The Basques of the Mountains

“Well sheltered in the gorges of the Pyrenees, where the Gauls, the Francs and the Saracens had never attacked their liberties, the Basques have escaped any profound judgments of that race of historians and philosophers which have dissected most of the other peoples of Europe. Rome even dared not attempt to throttle the Basques and merge them into her absorbing civilization. All around them their neighbours have changed twenty times their speech, their customs and their laws, but the Basques still show their original characters and physiognomies, scarcely dimmed by the progress of the ages.”

Certainly they are as proud and noble a race as one remarks in a round of European travel.

A Basque will always tell you if you ask him as to whether he is French or Spanish: “Je ne suis pas Français, je suis Basque; je ne suis Espagnol, je suis Basque; ou,—tout simplement, je suis homme.

This is as one would expect to find it, but it is possible to come across an alien even in the country of the Basque. On interrogating a smiling peasant driving a yoke of cream-coloured oxen, he replied: “Mais je ne suis pas Basque; je suis Périgourdin—born at Badefols, just by the old château of Bertrand de Born the troubadour.”

One may be pardoned for a reference to the cagots of the Basque country, a despised race of people not unlike the cretins of the Alps. As Littré defines them they are distinctly a “people of the Pyrenees.” The race, as a numerous body, practically is extinct to-day. They lived in poor, mean cabins, far from the towns and under the protection of a seigneurial château or abbey. All intercourse with their neighbours was forbidden, and at church they occupied a space apart, had a special holy water font, and when served with blessed bread it was thrown at them as if they were dogs, and not offered graciously.

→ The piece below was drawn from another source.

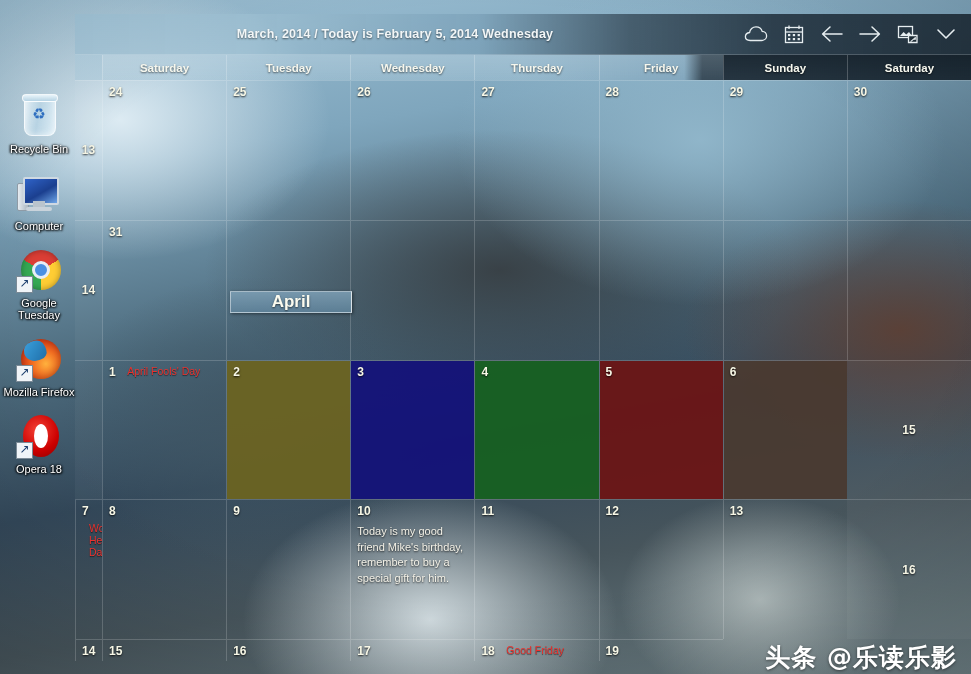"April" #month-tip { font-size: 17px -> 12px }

This may have been uncharitable and unchristianlike, but the placing of separate holy water-basins in the churches was simply carrying out the principle of no intercourse between the Basques and the cagots, not even between those who had become, or professed to be Christians. “The loyal hand of a Basque should touch nothing that had previously been touched by a cagot.”

From the Basque country, through the heart of the Pyrenees, circling Béarn, Navarre and Foix, to Roussillon is a far cry, and a vast change in speech and manners.

Life in a Pyrenean village for a round of the seasons would probably cure most of the ills that flesh is heir to. It may be doubtful as to who was the real inventor of the simple life—unless it was Adam—but Jean Jacques Rousseau was astonished that people did not live more in the open air as a remedy against the too liberal taking of medicine.